ブレーキパッドの硬化処理において、IRヒーターを適切に設定することが重要です。ブレーキパッドを連続して硬化させる際には、バランスを取る必要があります。樹脂が完璧に重合するようにしなければなりませんが、強すぎると摩擦材が焼けてしまいます。これは微妙なバランスが求められる作業です。
もし自分で加熱装置を作る場合、最も問題になるのはIRランプの垂直方向での配置です。これを間違えると、一部が冷たくなったり、品質にばらつきが生じたりします。
熱流束と間隔の調整 ブレーキパッドには一つのサイズしかないわけではありません。小型のパッドもあれば、大型のトラック用のパッドもあります。一定の間隔でランプを配置すると、問題が発生します。小さなパッドは十分に加熱されますが、大きなパッドはほとんど温まりません。
私たちは、IRチューブの垂直方向の間隔を調整して対応しています。一般的には短波長のIRを使用します。なぜなら、材料に速く熱が伝わるからです。しかし、部品をランプから離すと、光の強度が低下します。そのため、パッドと壁との間の最大限の距離を考慮して間隔を決める必要があります。その距離が大きすぎると、表面温度を適切に保つために、各チューブの出力を上げる必要があります。
ハードウェアの側面 一般的には石英ハロゲンチューブを使用します。これらは、ほぼ瞬時に温度が上がるため、流動式の生産ラインに非常に適しています。しかし、単純に全てのランプを接続するだけではダメです。壁を複数の独立した垂直ゾーンに分ける必要があります。そうすれば、製品の種類を変更する際に、全体のシステムを停止させずに、いくつかのゾーンだけを調整すれば済みます。
ただし、高密度のランプ配置は非常に高温になります。パッドだけでなく、周囲の環境も同様です。もしシャーシや冷却ファンが十分でなければ、ランプは本来の寿命よりも早く壊れてしまいます。これは無駄な出費であり、修理も大変です。

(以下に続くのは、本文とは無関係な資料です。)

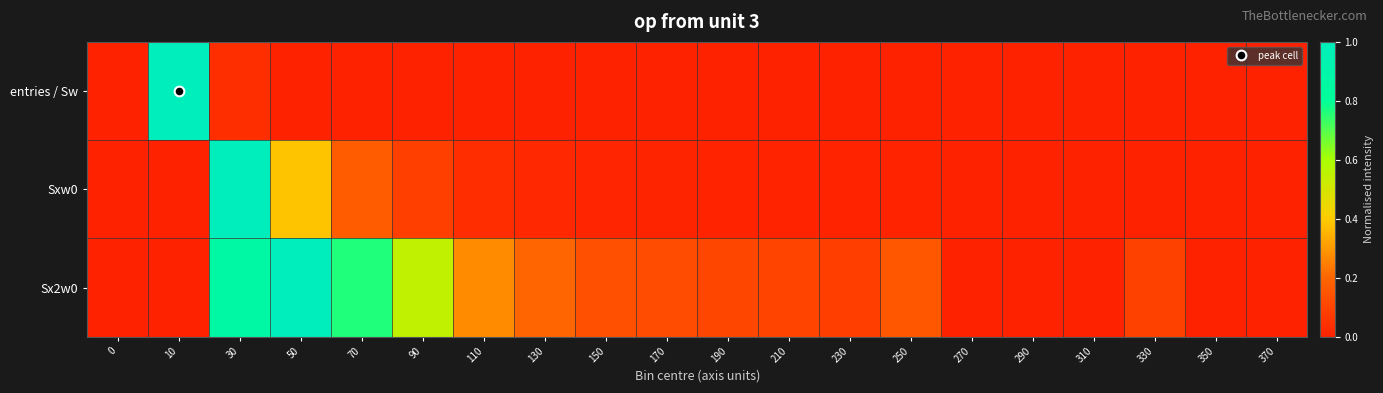

How many categories are shown in the chart?

20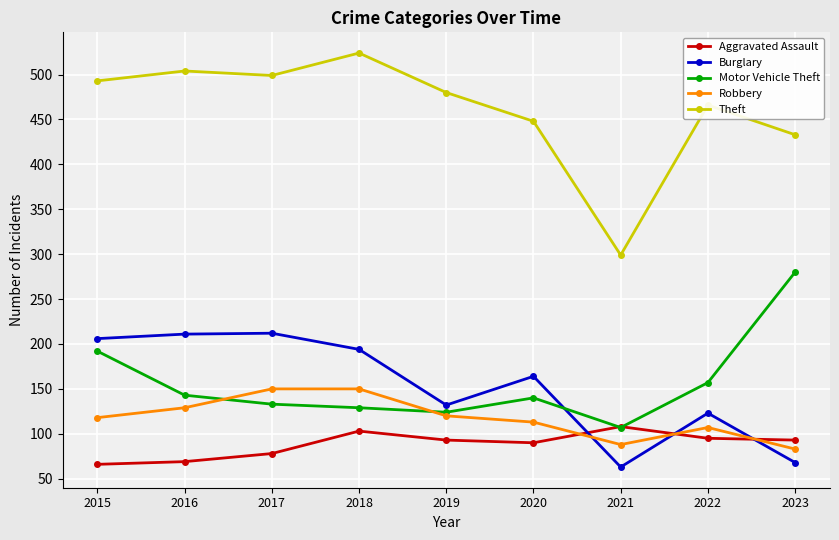

The value of Burglary at 2023 is 68. True or false?

True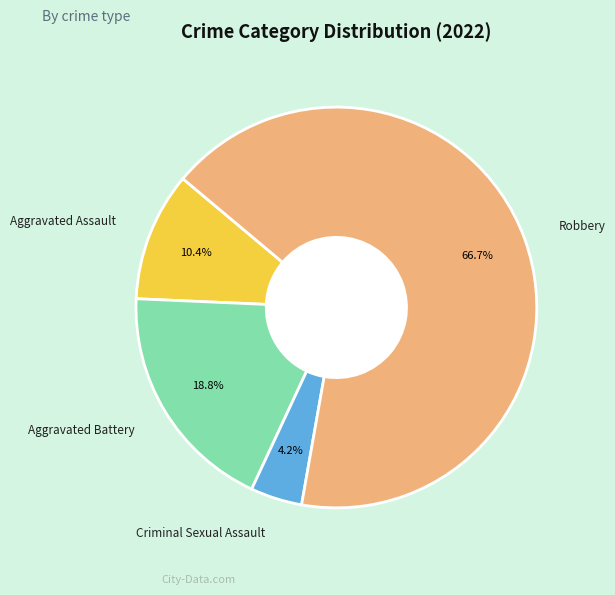

Does any single category account for the majority?

Yes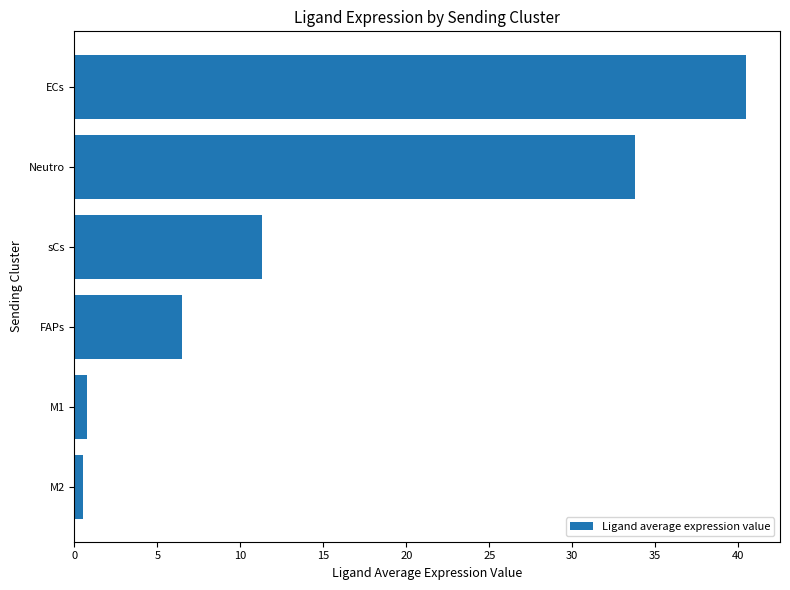

What is the label of the 4th bar from the bottom?

sCs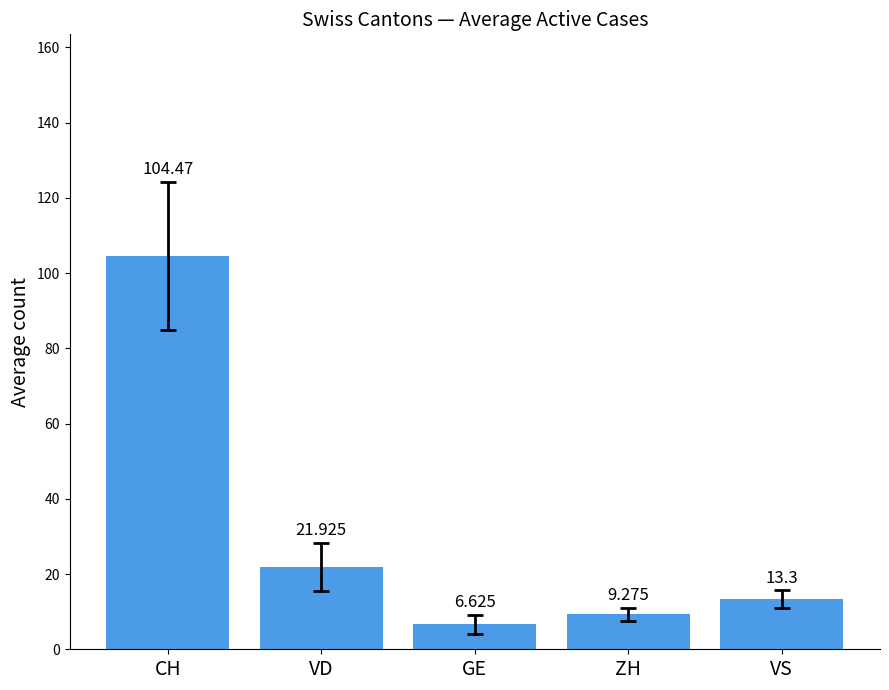

What position from the left is VS?

5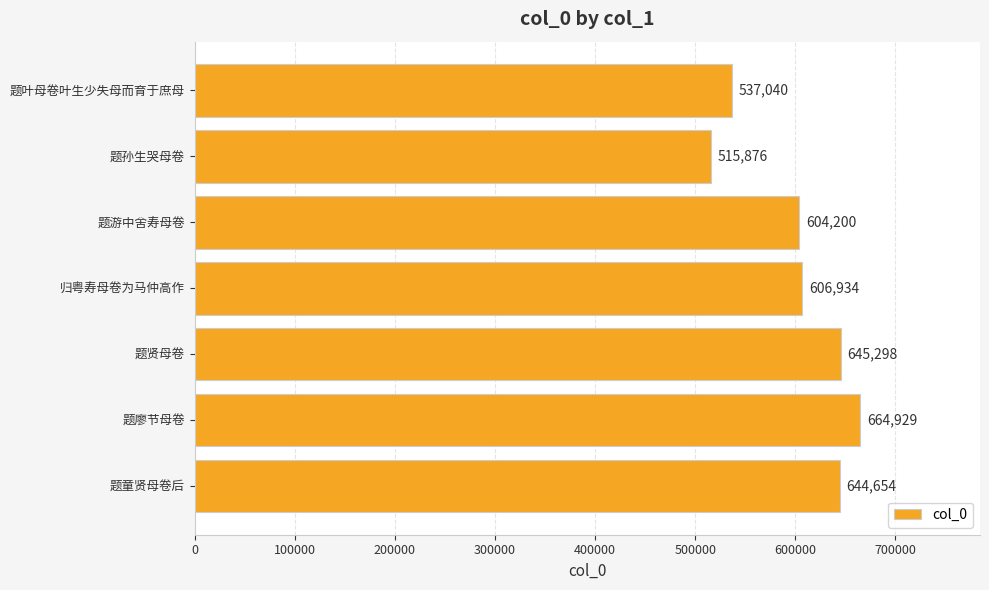

What is the approximate value at 题贤母卷, to the nearest 100?

645300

適切なバランスの見極め ランプを密着させると、確かに熱密度が高まり、生産速度が上がります。しかし、代償もあります。ランプが近すぎると、パッドに「熱帯」ができてしまいます。これは見た目が悪く、品質にも影響します。これを解決するために、反射板を使用します。これにより、IR放射が均等に拡散され、熱分布が緩和されます。そうすることで、パッド全体で均一に硬化処理が行われ、より安定したプロセスが実現できます。